Ebenso läßt sich der aufmerksame Ausüber der Christlichen Wissenschaft beim Umgang mit Patienten nicht von dem grundlegenden Problem ablenken. Die Schwierigkeit ist nicht das, was sie zu sein scheint: durch eine Muskelzerrung verursachte Schmerzen, ein unharmonisches Familienleben oder sonst irgend etwas. Der Ausüber wird daher nicht versucht sein, sich zu bemühen, geistig einen schmerzfreien Muskel oder ein friedliches Zuhause zu schaffen. Noch wird er darüber nachdenken, ob sich die Frau von ihrem Mann scheiden lassen sollte. Er wird auch keinen menschlichen Rat erteilen. Das grundlegende Problem ist, daß die Materie und die materielle Gesinnung Anspruch auf Wirklichkeit, Macht und Gegenwart erheben, und der Ausüber läßt sich durch den äußeren Anschein der Dinge nicht ablenken. Was schließlich jedes Problem löst, ist die göttliche Tatsache der Allheit und unveränderlichen Gegenwart des Gemüts. Sie schließt die Möglichkeit aus, daß ein Zustand damit nicht übereinstimmen könnte; und unsere heilenden Bejahungen und Verneinungen müssen mit dieser Tatsache in Zusammenhang gebracht werden.
Wenn wir unsere Demonstration in der Christlichen Wissenschaft ständig verbessern wollen, müssen wir unser Verständnis immer mehr vertiefen. Dies ist ein sicheres Mittel gegen den Versuch des sterblichen Denkens, uns irrezuführen. Es mag uns zu überreden suchen, uns mit einem oberflächlichen Verständnis der Probleme zufriedenzugeben. Wir gehen sicher, wenn wir Mary Baker Eddys Rat folgen: „Wir können das Wesen und die Beschaffenheit von Gottes Schöpfung nicht dadurch ergründen, daß wir in die Untiefen der sterblichen Annahmen tauchen.

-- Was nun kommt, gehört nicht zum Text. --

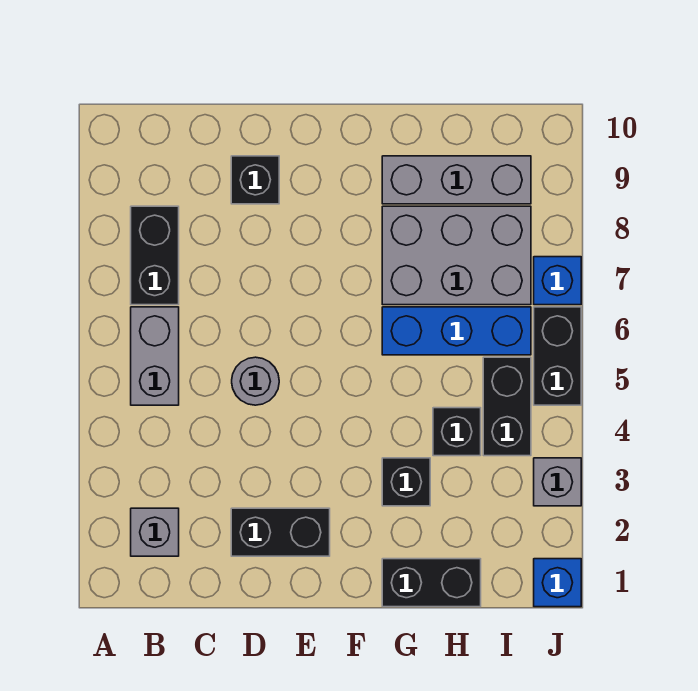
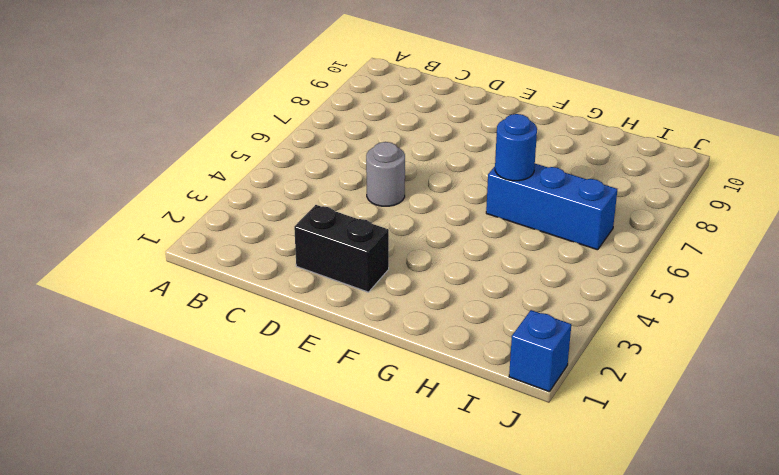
blue 1x1 round brick [495,114,537,181] -> none
none -> grey 1x1 brick [131,508,179,556]
none -> grey 1x2 brick [131,307,179,405]
none -> black 1x2 brick [131,206,179,305]

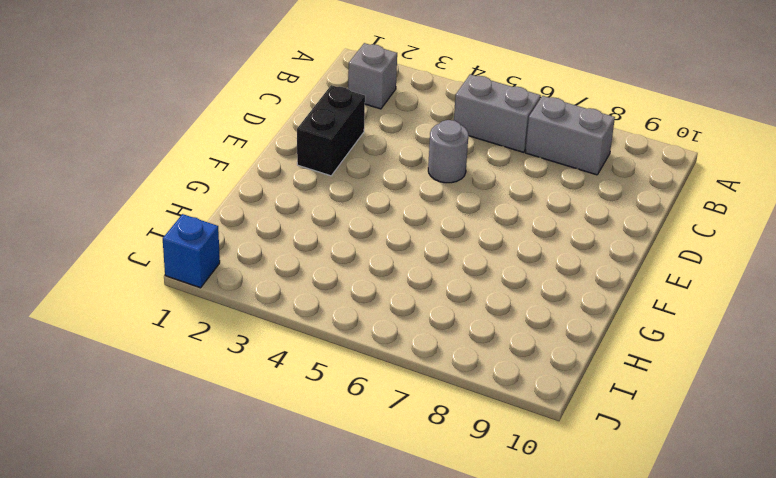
grey 1x2 brick [525,96,615,175] -> black 1x2 brick [131,206,179,305]
none -> black 1x1 brick [231,156,279,204]
none -> black 1x2 brick [382,559,481,607]
none -> black 1x1 brick [382,458,430,506]

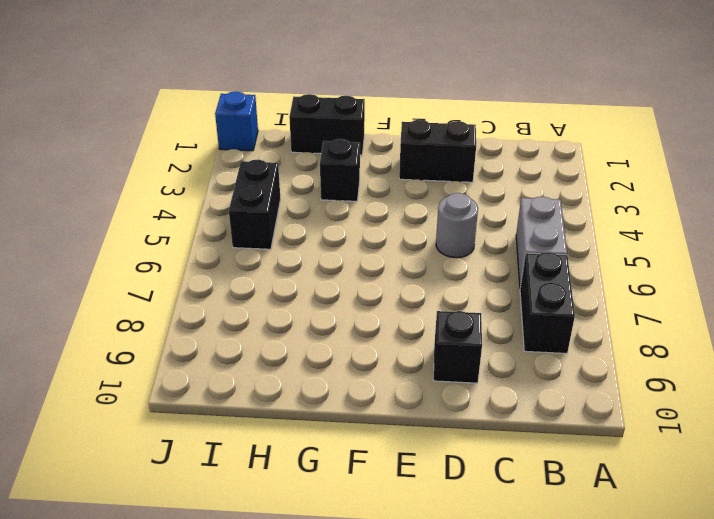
none -> grey 1x1 brick [131,508,179,556]
none -> blue 1x3 brick [382,307,531,355]
none -> grey 2x3 brick [382,206,531,305]

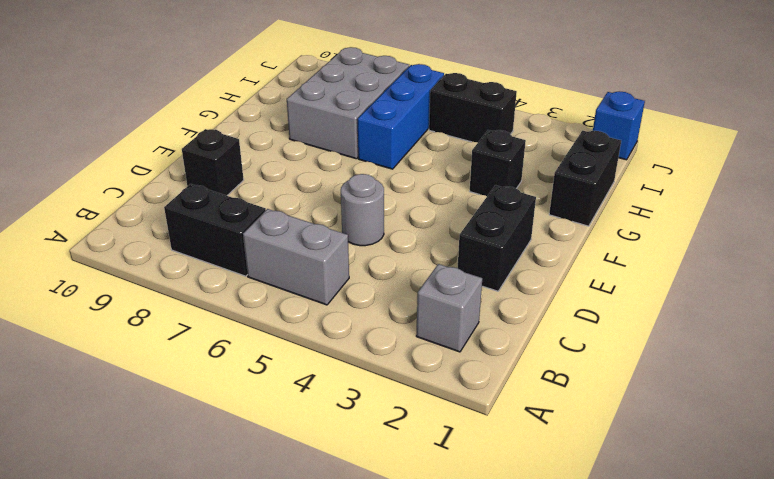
none -> grey 1x3 brick [382,156,531,204]
none -> black 1x1 brick [433,408,481,456]
none -> grey 1x1 brick [534,458,581,506]

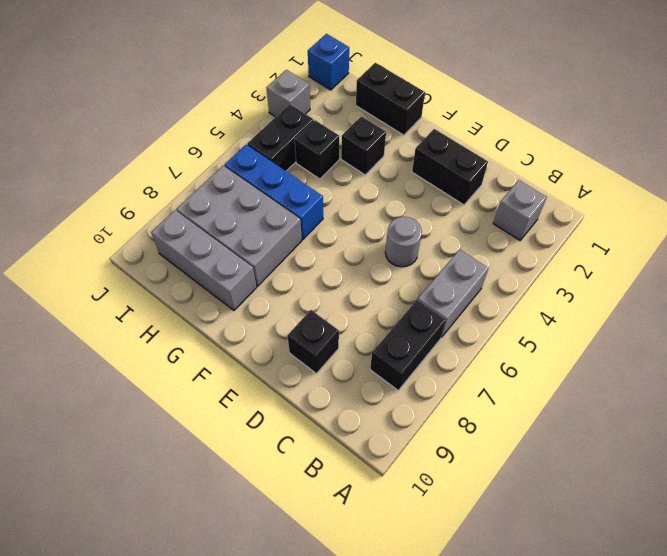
none -> black 1x2 brick [534,307,581,405]
none -> blue 1x1 brick [534,257,581,305]

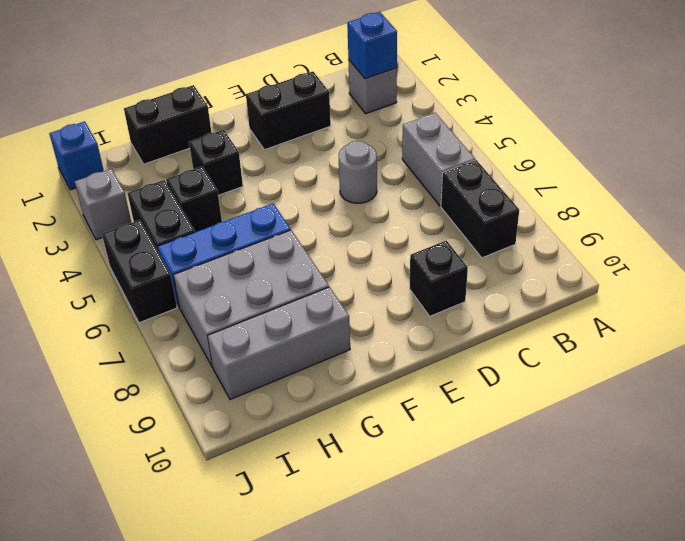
blue 1x1 brick [347,12,397,79] -> blue 1x1 brick moved to [534,257,581,305]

Wir müssen unserem schwachen Flattern — nämlich unseren Versuchen, Leben und Wahrheit in der Materie zu finden — die entgegengesetzte Richtung geben und uns über das Zeugnis der materiellen Sinne, über das Sterbliche zu der unsterblichen Idee Gottes erheben.“ Wissenschaft und Gesundheit, S. 262.